(Stored data entries)

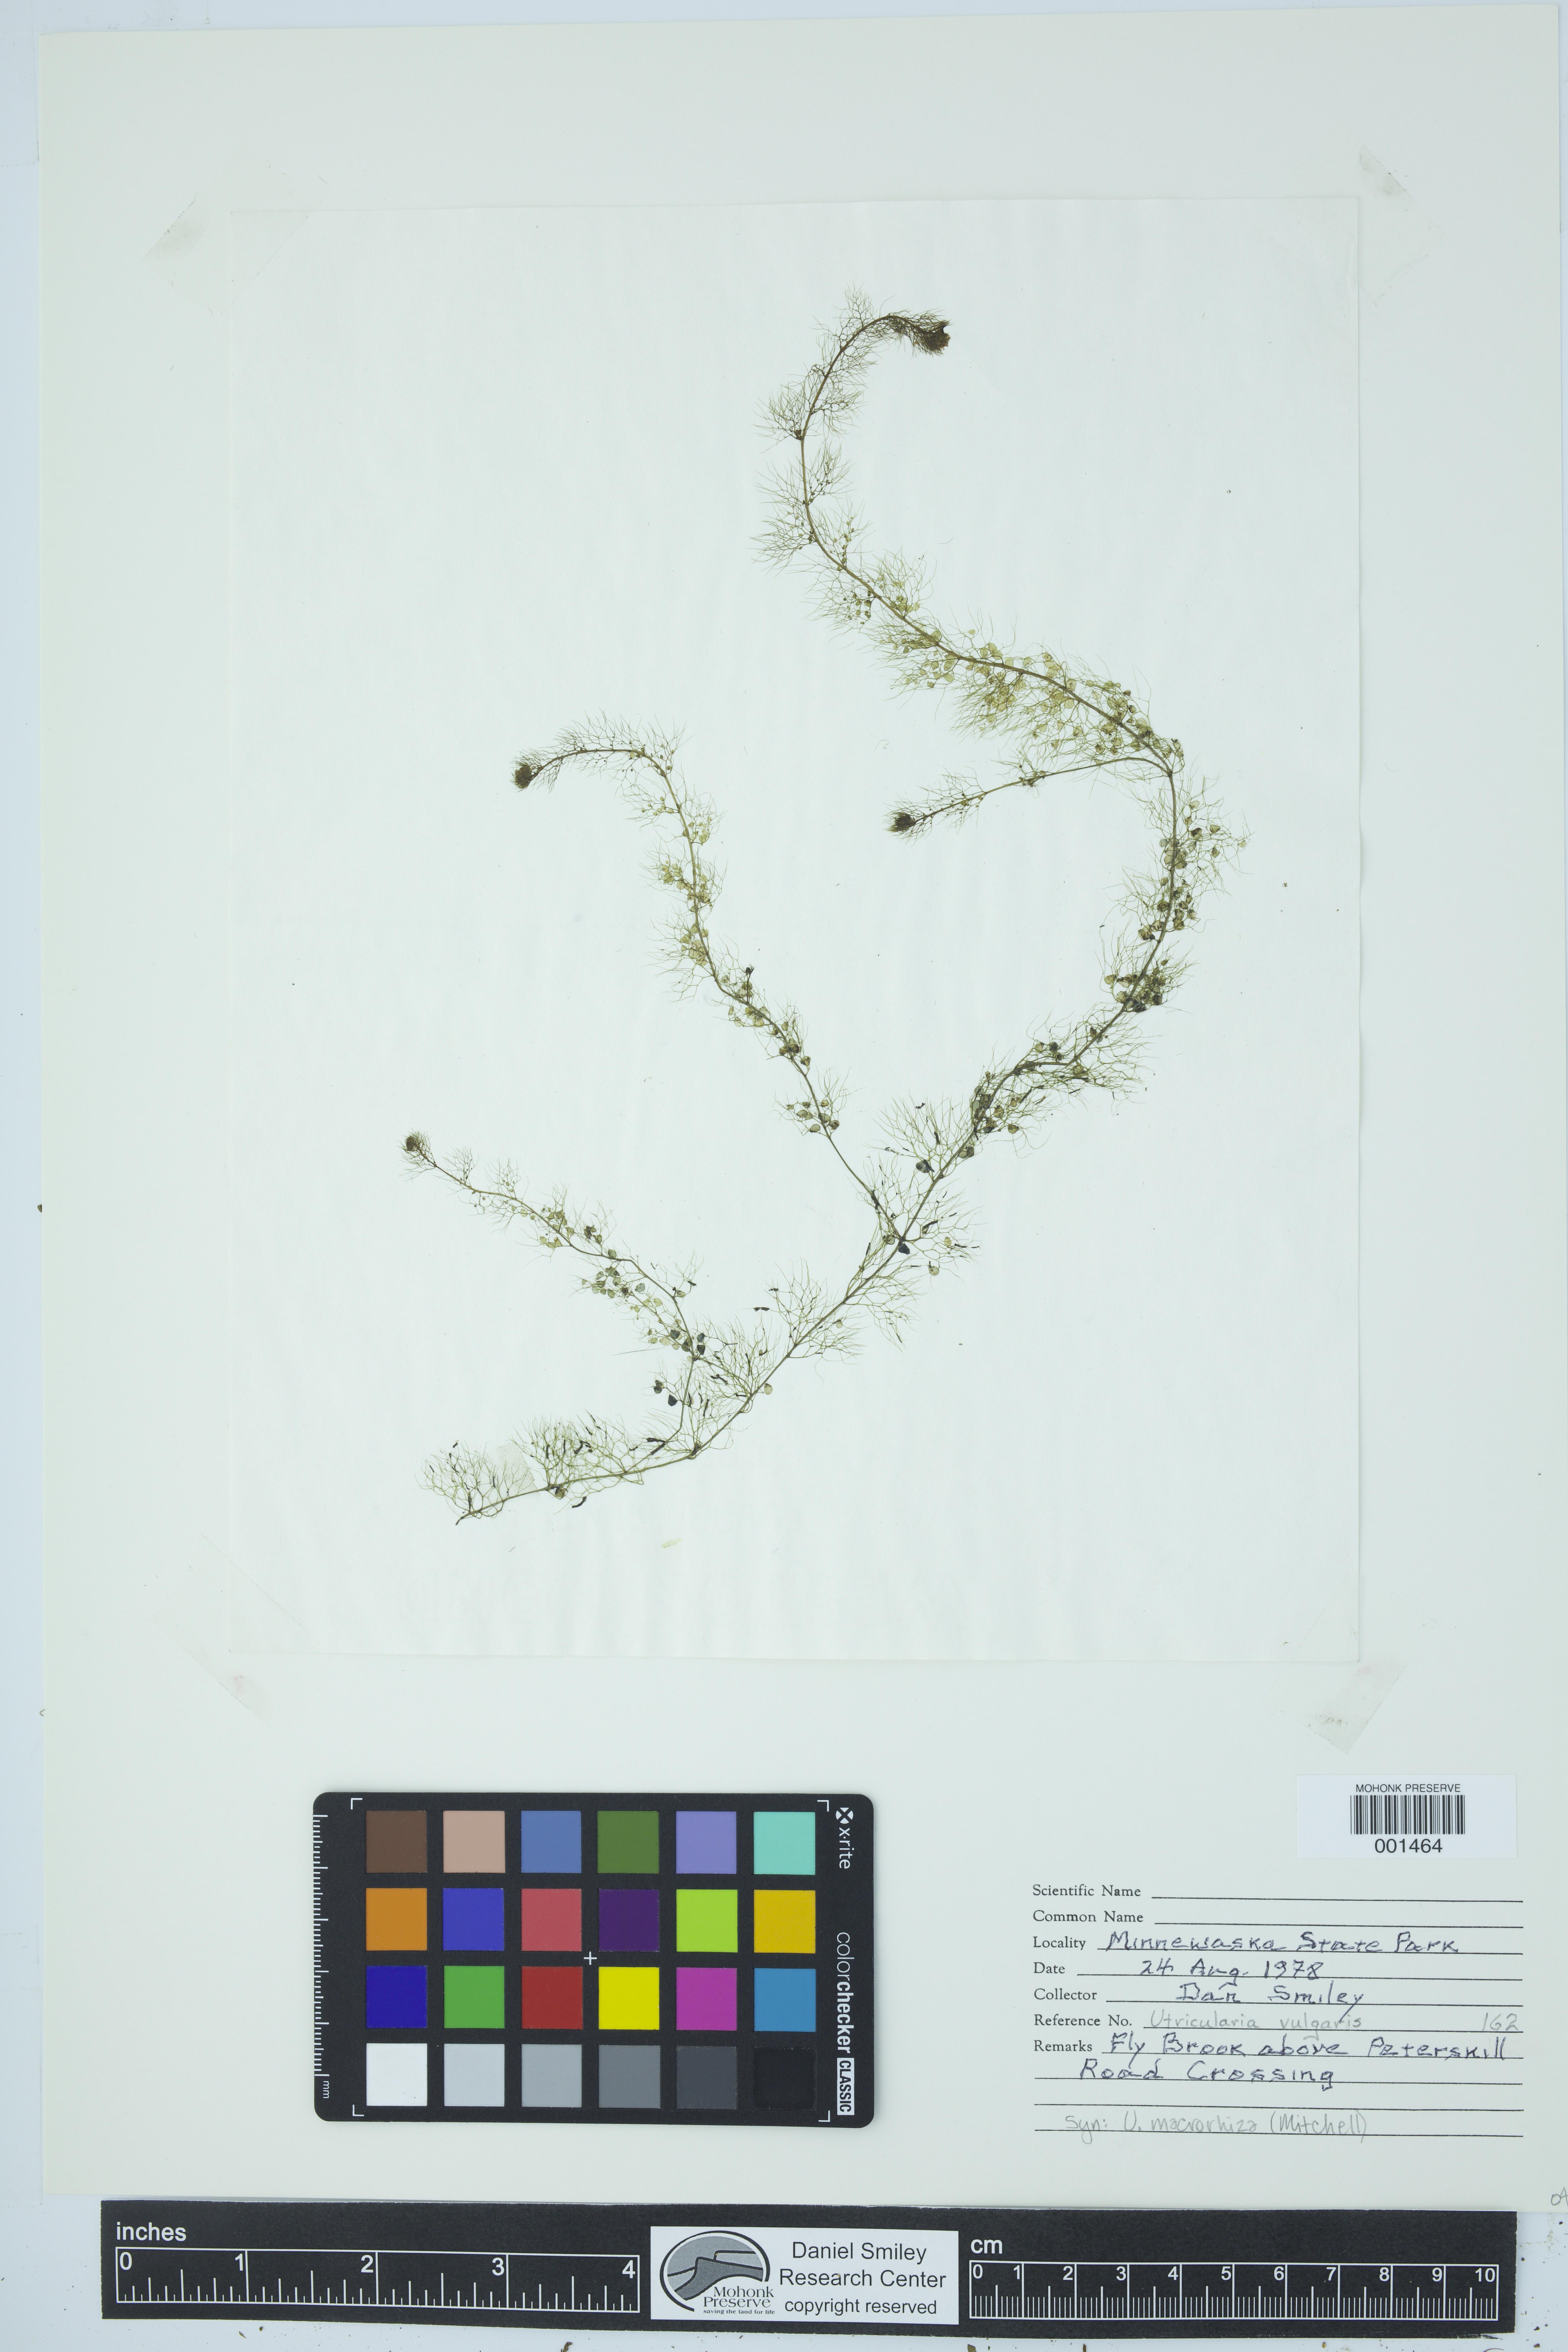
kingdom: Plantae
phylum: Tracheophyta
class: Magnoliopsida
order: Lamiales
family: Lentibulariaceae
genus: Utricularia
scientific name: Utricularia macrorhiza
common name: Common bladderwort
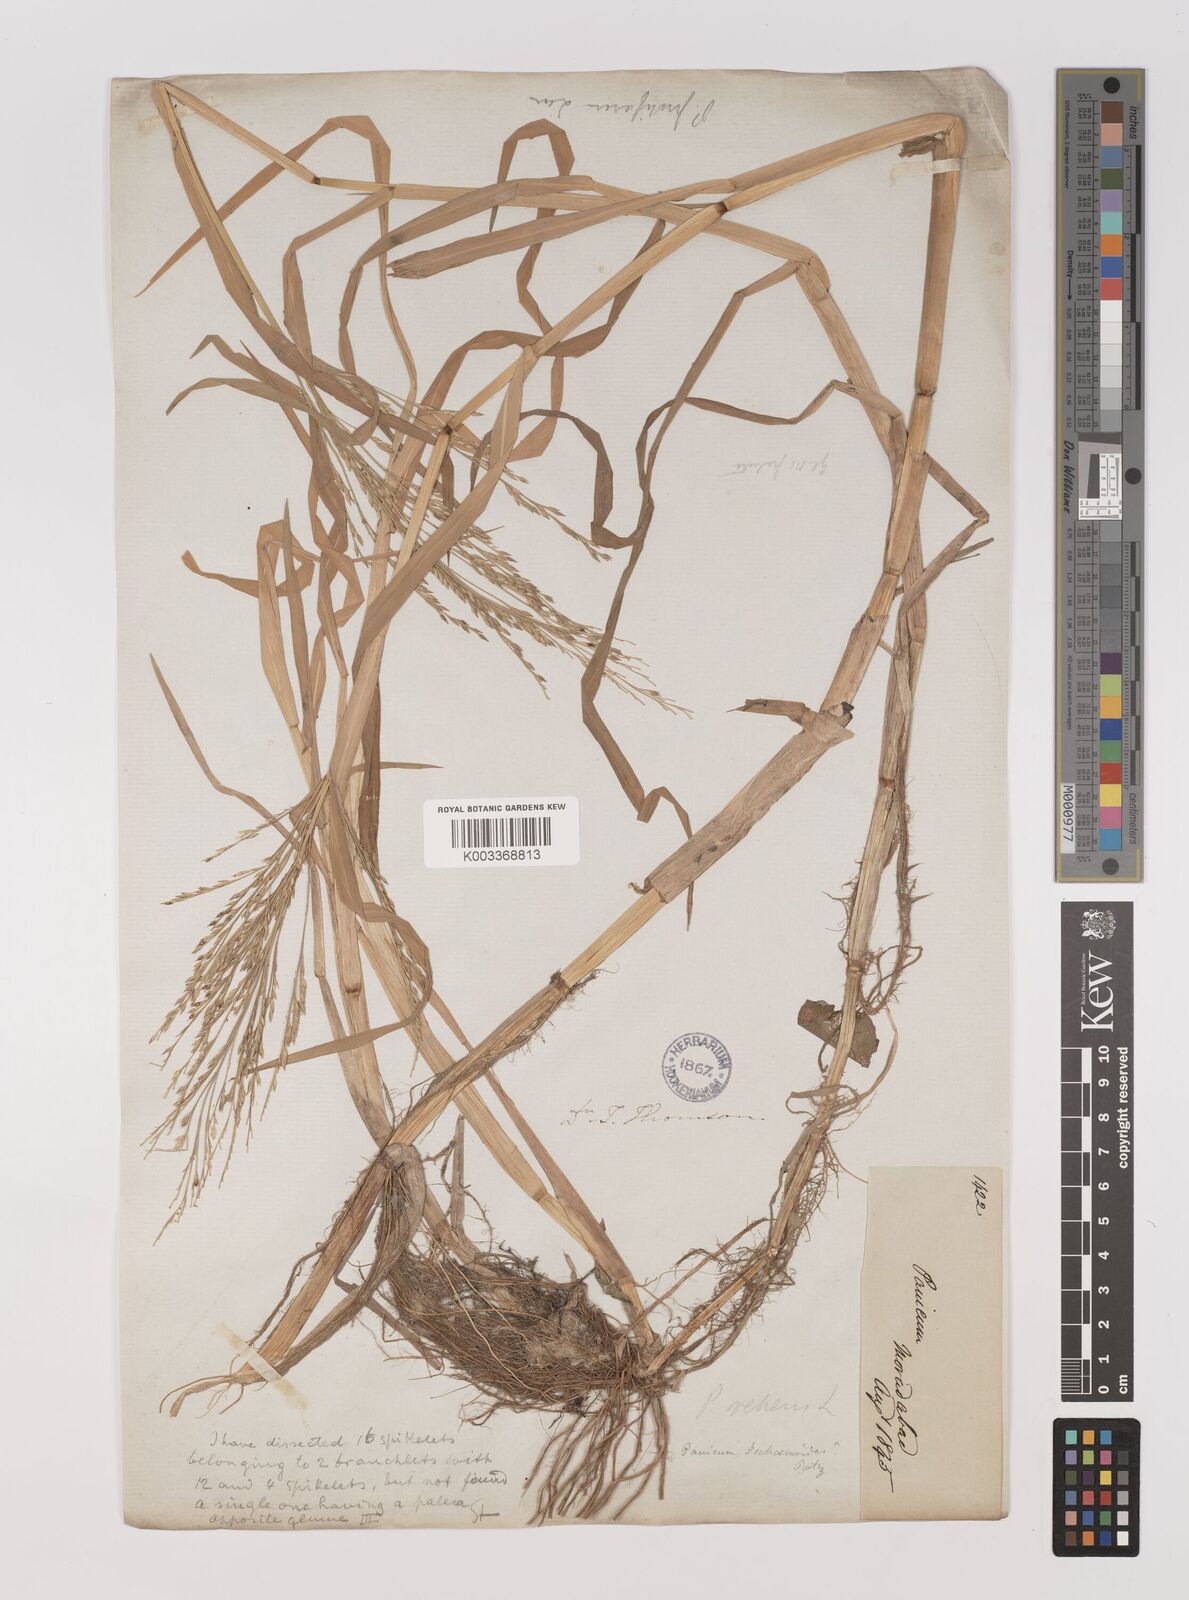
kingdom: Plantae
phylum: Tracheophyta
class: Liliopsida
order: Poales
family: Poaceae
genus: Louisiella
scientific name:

*Challenge*: Reproduce every line of the records above, substituting "division" for each "phylum" and leaving everything else unchanged. Omit the pictures from your answer.

*Full answer*:
kingdom: Plantae
division: Tracheophyta
class: Magnoliopsida
order: Lamiales
family: Lentibulariaceae
genus: Utricularia
scientific name: Utricularia macrorhiza
common name: Common bladderwort
kingdom: Plantae
division: Tracheophyta
class: Liliopsida
order: Poales
family: Poaceae
genus: Louisiella
scientific name:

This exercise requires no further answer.